# Text for analysis
--- START ---

IC tag

Abstract

An IC tag 1 has an IC chip 30 for storing electronic information regarding an article and a substrate 10 formed with an antenna pattern 14 connected to the IC chip 30. The substrate 10 is made of a waterproof, dimensionally stable paper substrate.

Description

BRIEF DESCRIPTION OF THE DRAWINGS

In the accompanying drawings:

FIG. 1 is a cross-sectional view of an IC tag which is an embodiment of the present invention;

FIG. 2 is a plan view of the IC tag shown in FIG. 1; and

FIG. 3 is a view schematically explaining a method of manufacturing the IC tag according to the present invention.

DETAILED DESCRIPTION OF THE PREFERRED EMBODIMENTS

Now, referring to FIGS. 1-3, an IC tag 1 which is an embodiment of the present invention will be explained in detail. The IC tag 1 explained hereinafter is mainly applied to a paper-packaging member such as a paper package, a cardboard, a paper bag, a packaging paper, a poster and, preferably, a carton blank which has not been formed into a box. However, it goes without saying that the IC tag can be used by applying it to another member such as a resin container and a resin tray.

As shown in FIG. 1, the IC tag 1 according to the present invention has a structure in which an IC chip 30 consisting of a silicon chip is mounted on a paper substrate 10. Electronic information is stored in the IC chip 30, which information relates to a history of a paper-packaging member starting from production management and/or inventory management information during a manufacturing process thereof and including information that the packaging member is delivered to a customer, the customer's commercial goods are packed into the packaging member, the goods within the packaging member are delivered to consumers, and the packaging member is finally discarded due to end of its physical distribution. The IC chip 30 may be an IC chip with a semiconductor integrated circuit or an LSI chip having a high integration degree.

On a front surface of the paper substrate 10, an antenna pattern 14 is formed. Each of electrode terminals in a center portion of the antenna pattern 14 is electrically connected to connecting terminals of the IC chip 30. A variety of antenna patterns can be employed depending on a wavelength of a radio wave to be used therefor. For example, an antenna pattern shown in FIG. 2 can be employed. The antenna pattern 14 may be formed by a printing process or a transferring printing process.

Generally, paper is likely to be affected by moisture and humidity therearound. When a paper absorbs moisture or humidity, it is expanded so that a dimension of the paper is changed. When a standard paper is used as the substrate of the IC tag 1, due to water absorption thereof, it becomes difficult to accurately place the IC chip 30 on the substrate and to accurately make the antenna pattern 14. Thus, in the present invention, the substrate is made of a paper substrate having a water-resistant property and dimensional stability.

--- END ---

# Tasks to carry out
[1] In the IC tag description, which two processes may be used to form the antenna pattern 14?
[2] Using the IC tag description, explain why the substrate of the IC tag is made of a water-resistant, dimensionally stable paper rather than a standard paper.

# Listed records
--- START ---

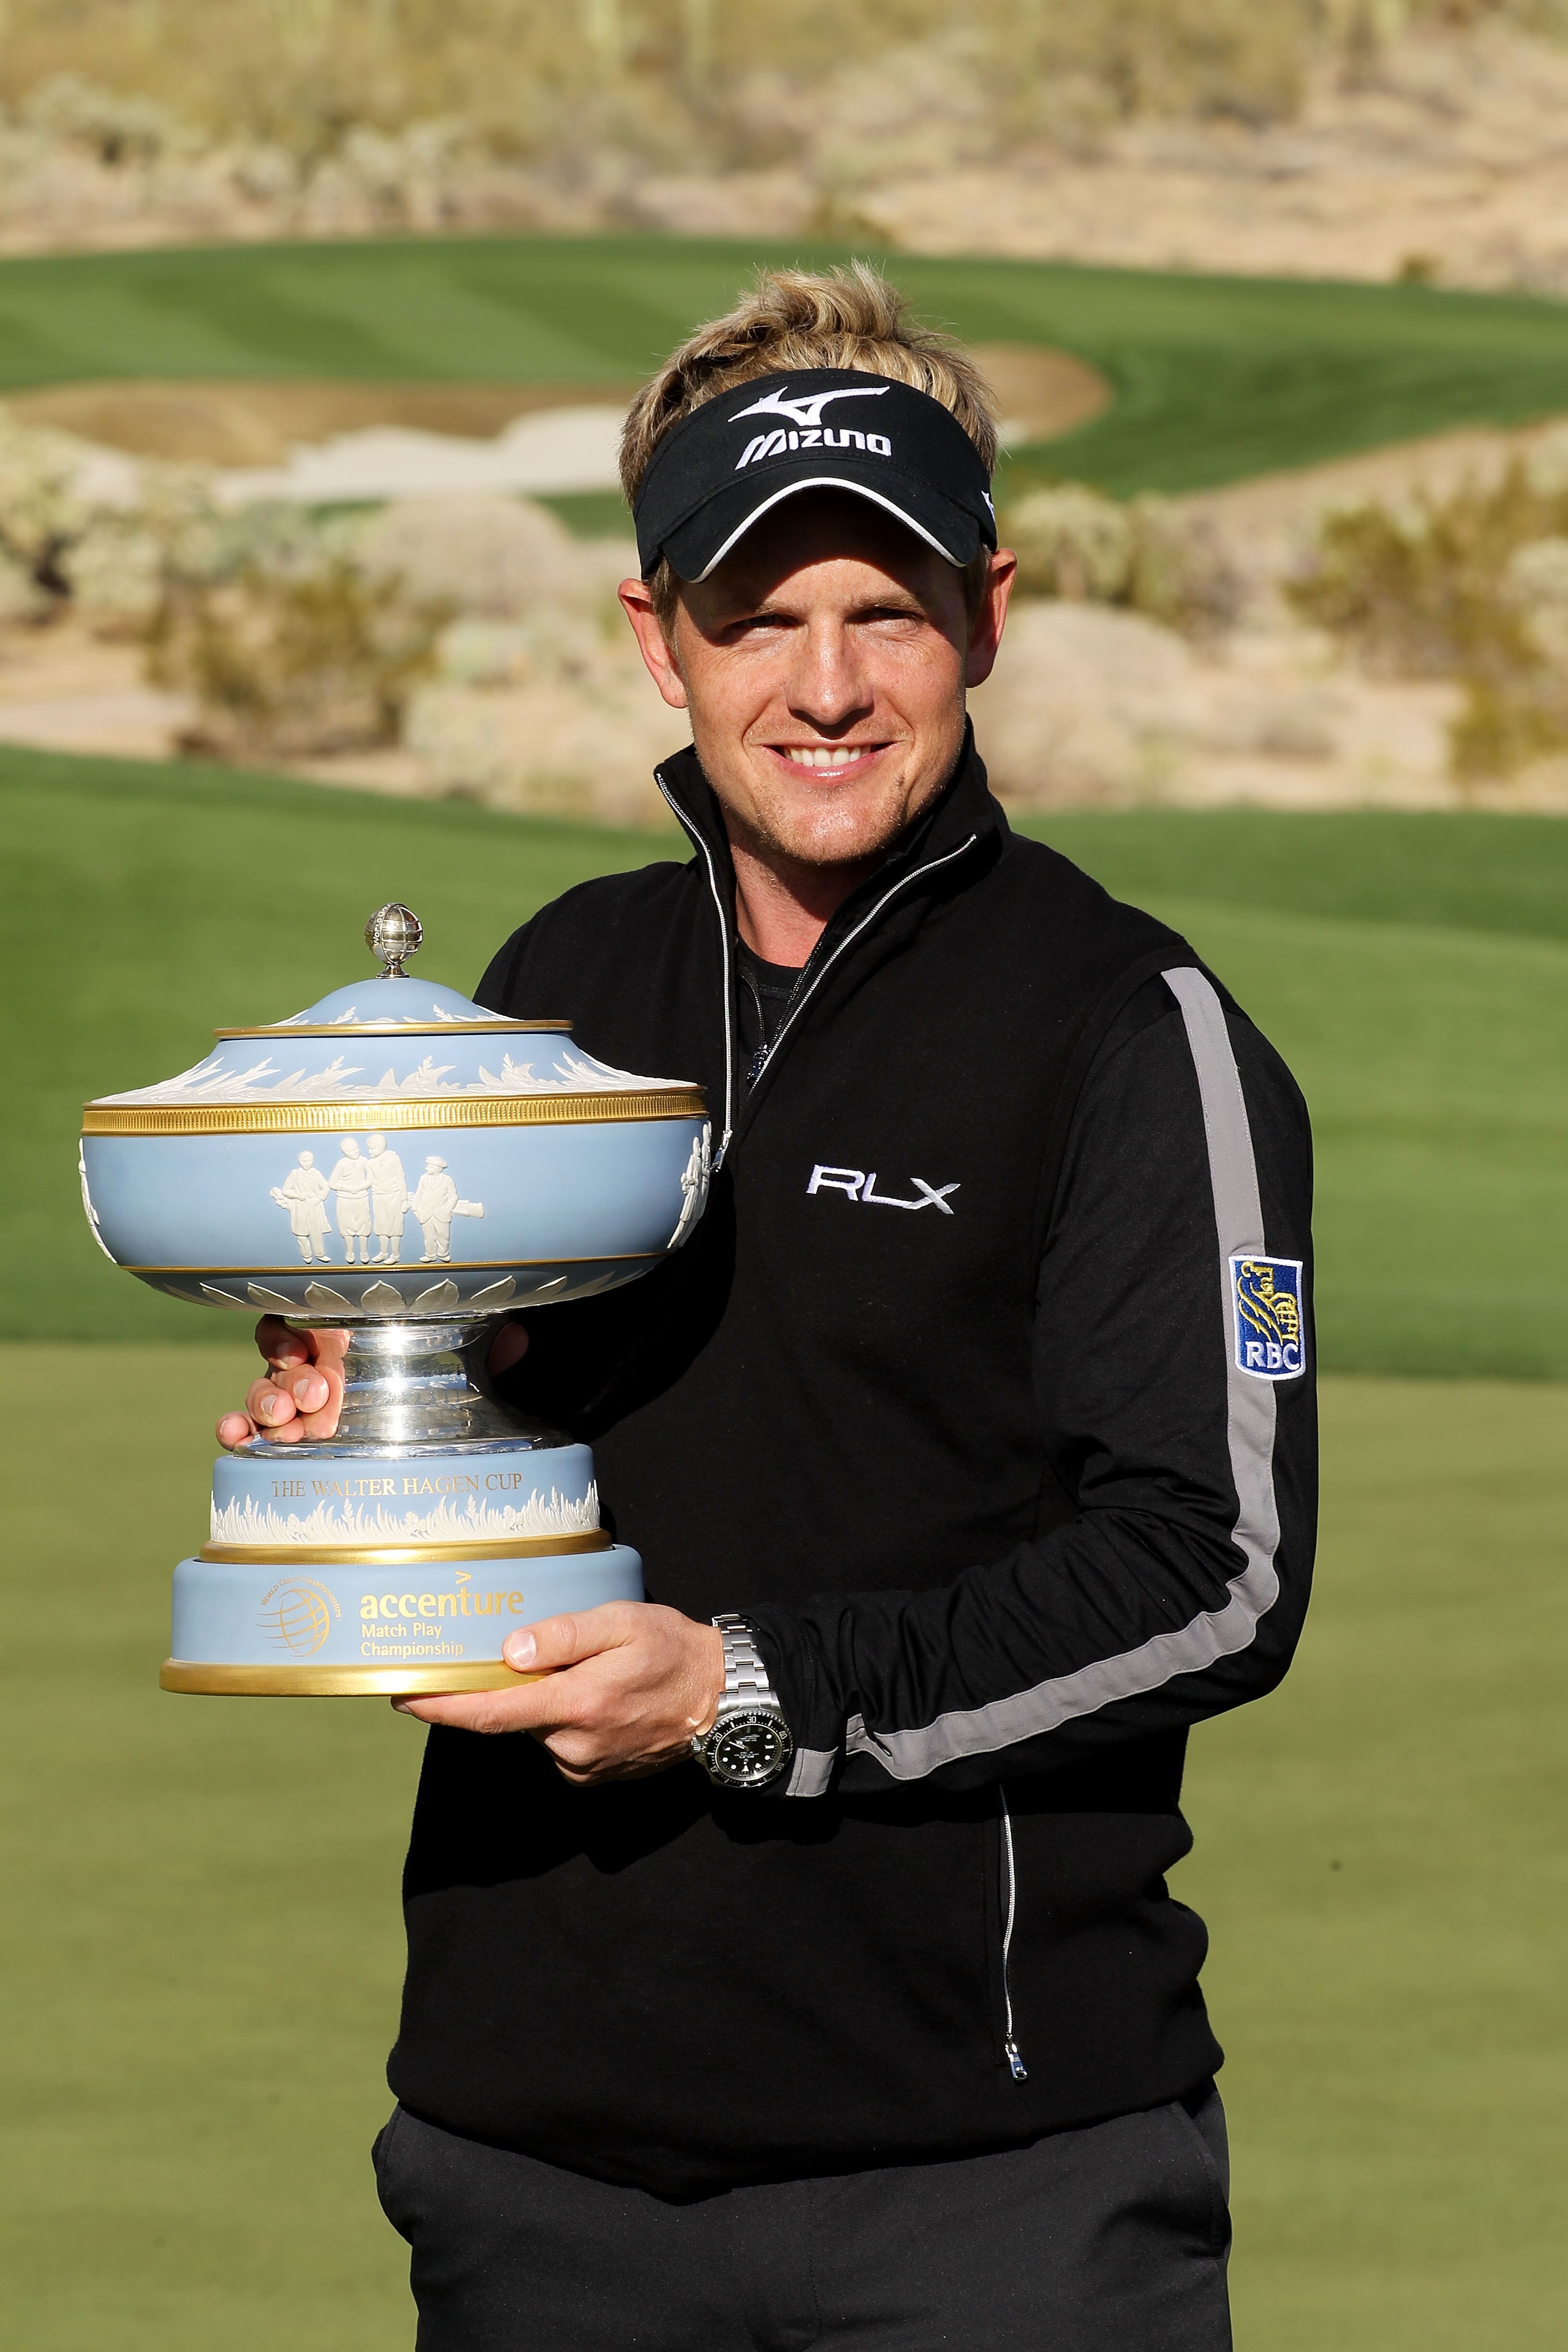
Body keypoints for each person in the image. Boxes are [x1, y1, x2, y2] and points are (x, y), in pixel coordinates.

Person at [219, 266, 1315, 2351]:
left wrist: (740, 1689)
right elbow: (505, 1415)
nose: (824, 685)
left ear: (986, 615)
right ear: (658, 637)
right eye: (756, 615)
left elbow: (1216, 1570)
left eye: (883, 609)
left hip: (984, 2194)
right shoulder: (563, 981)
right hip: (532, 2174)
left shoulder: (1126, 1024)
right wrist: (382, 1395)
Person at [269, 1149, 331, 1265]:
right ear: (299, 1161)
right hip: (300, 1206)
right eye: (304, 1161)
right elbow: (286, 1190)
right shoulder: (294, 1174)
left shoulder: (316, 1173)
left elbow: (326, 1187)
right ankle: (306, 1255)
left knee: (316, 1231)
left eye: (309, 1161)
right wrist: (298, 1196)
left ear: (313, 1161)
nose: (307, 1164)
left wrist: (319, 1199)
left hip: (314, 1205)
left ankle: (320, 1254)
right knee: (301, 1233)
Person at [365, 1132, 410, 1266]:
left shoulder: (393, 1158)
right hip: (378, 1196)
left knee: (395, 1227)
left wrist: (405, 1200)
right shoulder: (370, 1163)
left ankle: (395, 1255)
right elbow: (369, 1181)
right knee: (381, 1225)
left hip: (394, 1196)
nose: (369, 1151)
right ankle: (384, 1252)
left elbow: (401, 1179)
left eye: (372, 1148)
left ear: (381, 1146)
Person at [326, 1136, 373, 1264]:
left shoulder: (365, 1161)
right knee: (346, 1226)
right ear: (345, 1152)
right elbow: (332, 1183)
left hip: (361, 1198)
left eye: (357, 1148)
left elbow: (370, 1179)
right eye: (352, 1150)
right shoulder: (341, 1164)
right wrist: (347, 1188)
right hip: (345, 1200)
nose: (356, 1151)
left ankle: (364, 1252)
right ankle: (350, 1252)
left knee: (363, 1226)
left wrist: (361, 1187)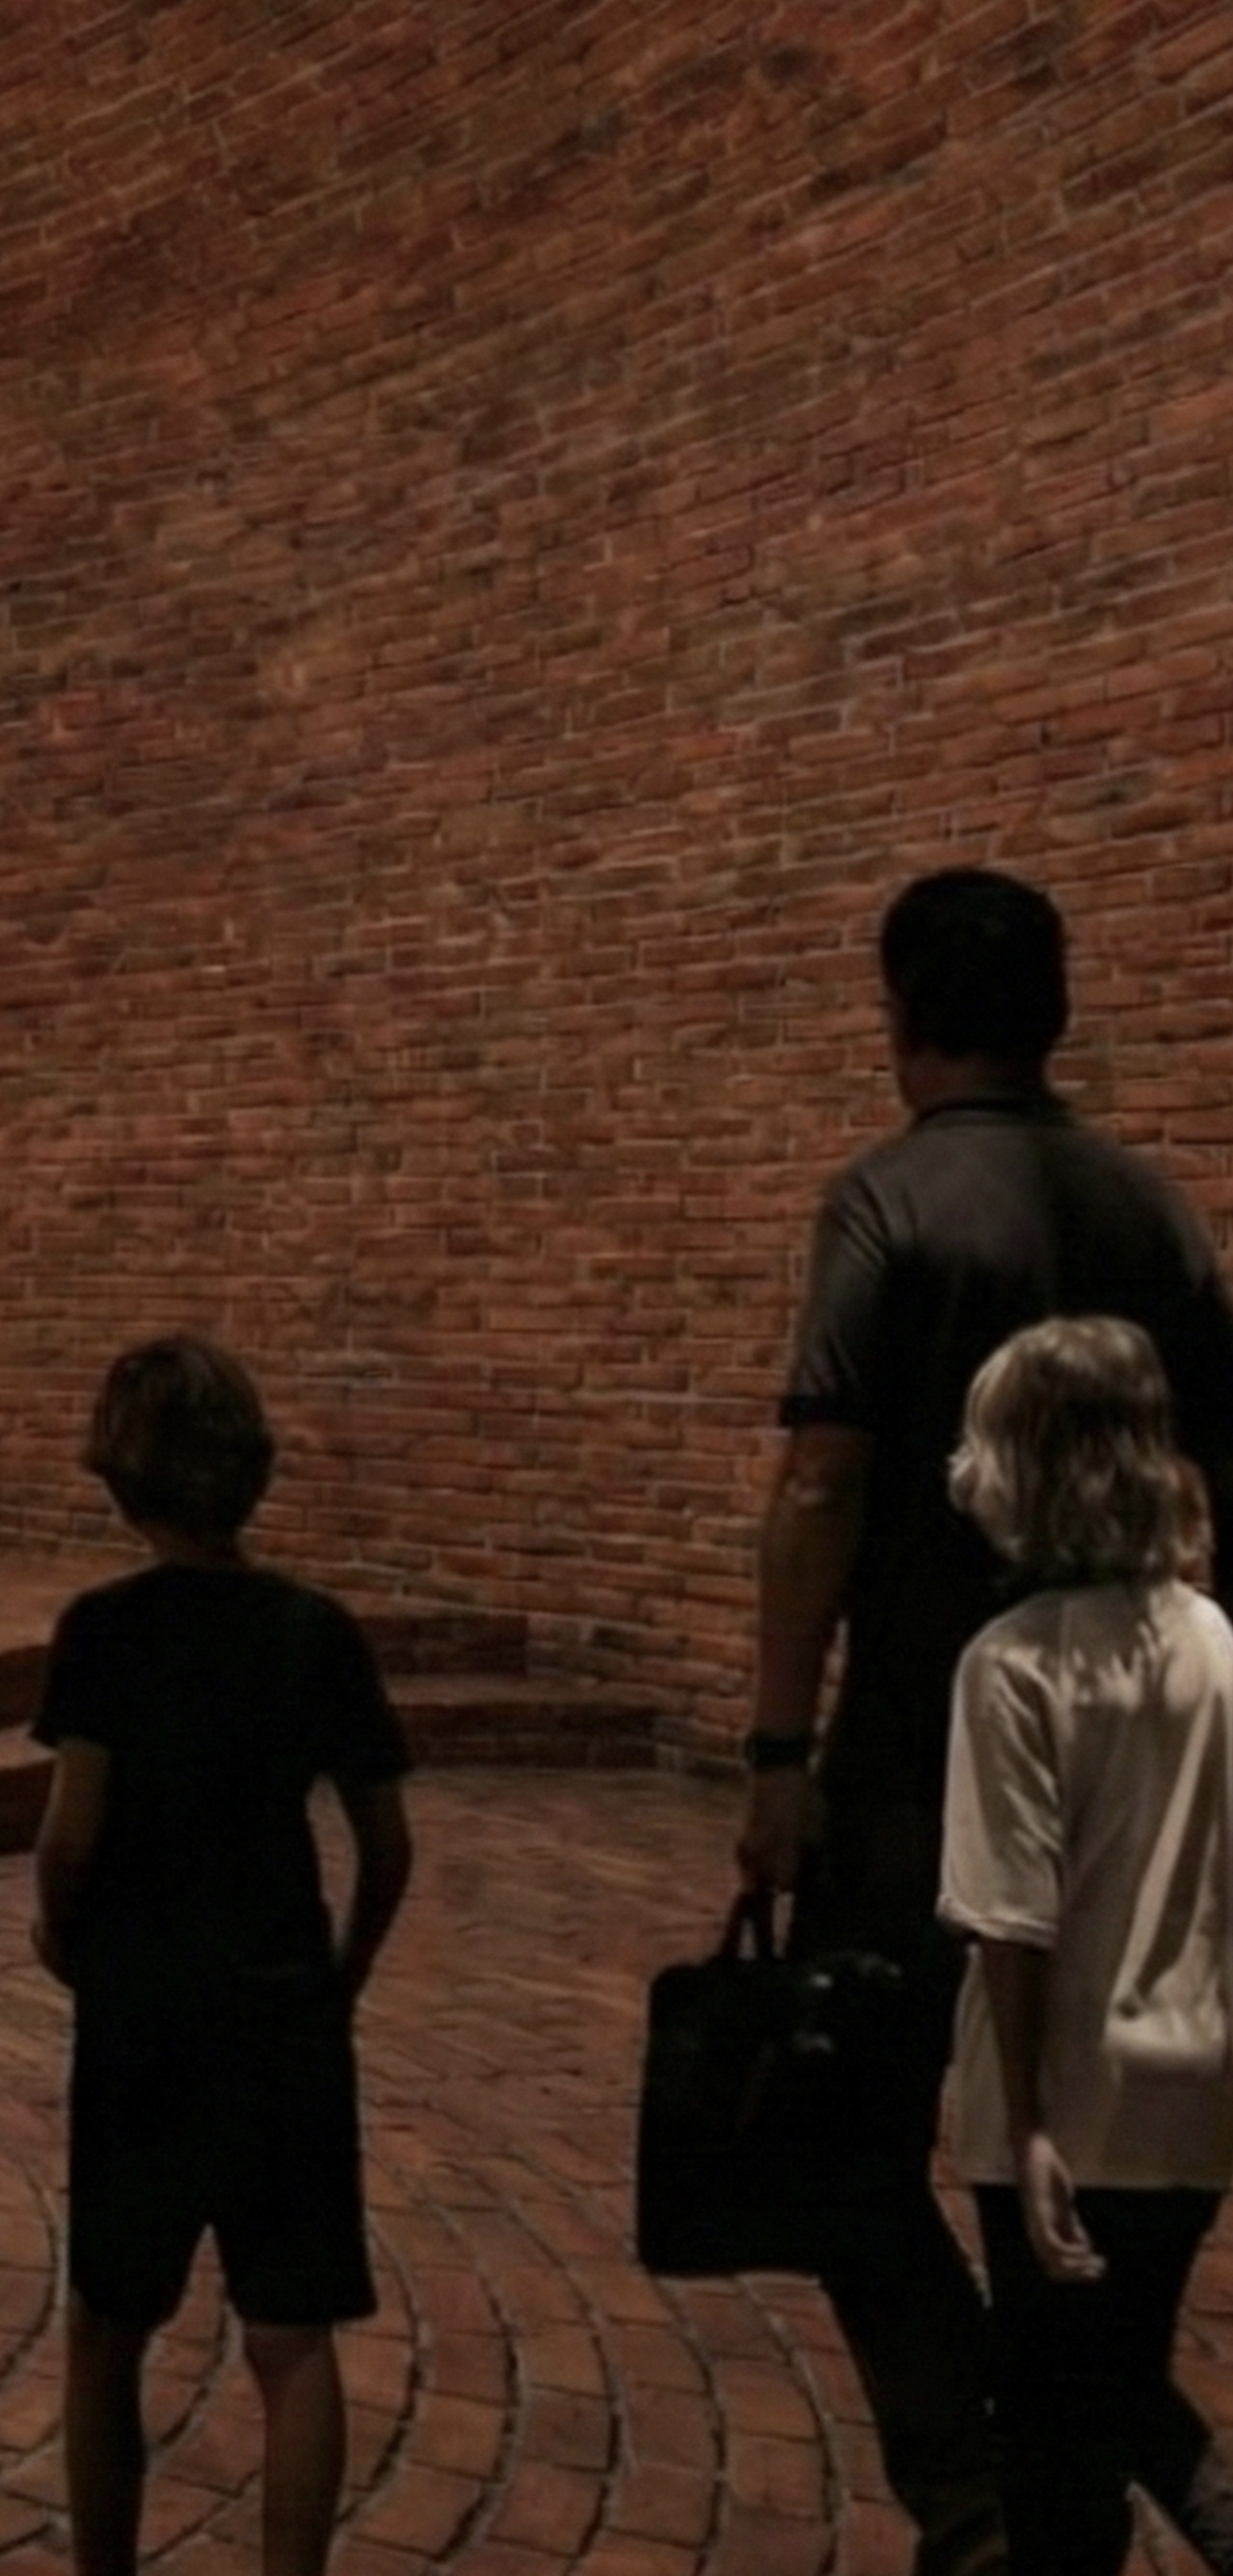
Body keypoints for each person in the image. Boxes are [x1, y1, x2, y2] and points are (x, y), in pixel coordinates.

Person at [744, 868, 1233, 2576]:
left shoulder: (883, 1203)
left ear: (900, 1015)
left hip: (913, 1760)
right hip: (1127, 1755)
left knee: (849, 2138)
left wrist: (776, 1749)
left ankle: (985, 2497)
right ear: (1059, 1011)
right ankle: (1096, 2458)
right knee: (1068, 2155)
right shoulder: (1161, 1215)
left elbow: (820, 1483)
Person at [32, 1334, 415, 2576]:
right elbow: (386, 1841)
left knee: (105, 2322)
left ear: (122, 1478)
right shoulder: (315, 1631)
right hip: (280, 2008)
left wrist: (63, 1930)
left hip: (144, 2008)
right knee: (292, 2339)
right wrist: (342, 1974)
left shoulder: (101, 1630)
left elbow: (69, 1833)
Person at [938, 1316, 1233, 2576]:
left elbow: (1011, 1908)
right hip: (1194, 2085)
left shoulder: (1010, 1664)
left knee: (1057, 2437)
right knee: (1117, 2380)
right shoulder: (1215, 1644)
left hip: (1065, 2090)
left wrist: (1029, 2125)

--- END ---

# List of solutions
[1] A printing process or a transferring printing process.

[2] Paper absorbs moisture and humidity and expands, so its dimensions change. With a standard paper substrate, this water absorption would make it difficult to place the IC chip 30 accurately and to form the antenna pattern 14 accurately.